In the entries below, find each line with the word "detection" and return it.

[Document images with source code]
>>>>>

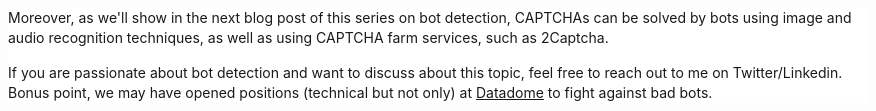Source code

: Moreover, as we'll show in the next blog post of this series on bot detection, CAPTCHAs can be solved by bots using image and audio recognition techniques, as well as using CAPTCHA farm services, such as 2Captcha.

If you are passionate about bot detection and want to discuss about this topic, feel free to reach out to me on Twitter/Linkedin.
Bonus point, we may have opened positions (technical but not only) at <a href="https://datadome.co/">Datadome</a> to fight against bad bots.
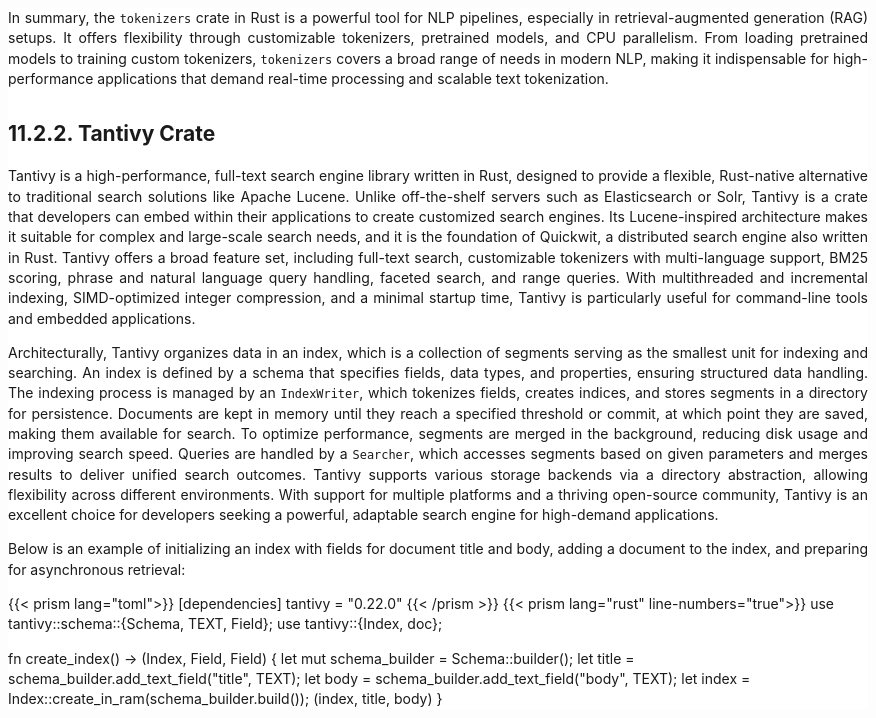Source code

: <p style="text-align: justify;">
In summary, the <code>tokenizers</code> crate in Rust is a powerful tool for NLP pipelines, especially in retrieval-augmented generation (RAG) setups. It offers flexibility through customizable tokenizers, pretrained models, and CPU parallelism. From loading pretrained models to training custom tokenizers, <code>tokenizers</code> covers a broad range of needs in modern NLP, making it indispensable for high-performance applications that demand real-time processing and scalable text tokenization.
</p>

## 11.2.2. Tantivy Crate
<p style="text-align: justify;">
Tantivy is a high-performance, full-text search engine library written in Rust, designed to provide a flexible, Rust-native alternative to traditional search solutions like Apache Lucene. Unlike off-the-shelf servers such as Elasticsearch or Solr, Tantivy is a crate that developers can embed within their applications to create customized search engines. Its Lucene-inspired architecture makes it suitable for complex and large-scale search needs, and it is the foundation of Quickwit, a distributed search engine also written in Rust. Tantivy offers a broad feature set, including full-text search, customizable tokenizers with multi-language support, BM25 scoring, phrase and natural language query handling, faceted search, and range queries. With multithreaded and incremental indexing, SIMD-optimized integer compression, and a minimal startup time, Tantivy is particularly useful for command-line tools and embedded applications.
</p>

<p style="text-align: justify;">
Architecturally, Tantivy organizes data in an index, which is a collection of segments serving as the smallest unit for indexing and searching. An index is defined by a schema that specifies fields, data types, and properties, ensuring structured data handling. The indexing process is managed by an <code>IndexWriter</code>, which tokenizes fields, creates indices, and stores segments in a directory for persistence. Documents are kept in memory until they reach a specified threshold or commit, at which point they are saved, making them available for search. To optimize performance, segments are merged in the background, reducing disk usage and improving search speed. Queries are handled by a <code>Searcher</code>, which accesses segments based on given parameters and merges results to deliver unified search outcomes. Tantivy supports various storage backends via a directory abstraction, allowing flexibility across different environments. With support for multiple platforms and a thriving open-source community, Tantivy is an excellent choice for developers seeking a powerful, adaptable search engine for high-demand applications.
</p>

<p style="text-align: justify;">
Below is an example of initializing an index with fields for document title and body, adding a document to the index, and preparing for asynchronous retrieval:
</p>

{{< prism lang="toml">}}
[dependencies]
tantivy = "0.22.0"
{{< /prism >}}
{{< prism lang="rust" line-numbers="true">}}
use tantivy::schema::{Schema, TEXT, Field};
use tantivy::{Index, doc};

fn create_index() -> (Index, Field, Field) {
    let mut schema_builder = Schema::builder();
    let title = schema_builder.add_text_field("title", TEXT);
    let body = schema_builder.add_text_field("body", TEXT);
    let index = Index::create_in_ram(schema_builder.build());
    (index, title, body)
}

<<<<<

# Task solution
: Moreover, as we'll show in the next blog post of this series on bot detection, CAPTCHAs can be solved by bots using image and audio recognition techniques, as well as using CAPTCHA farm services, such as 2Captcha.
If you are passionate about bot detection and want to discuss about this topic, feel free to reach out to me on Twitter/Linkedin.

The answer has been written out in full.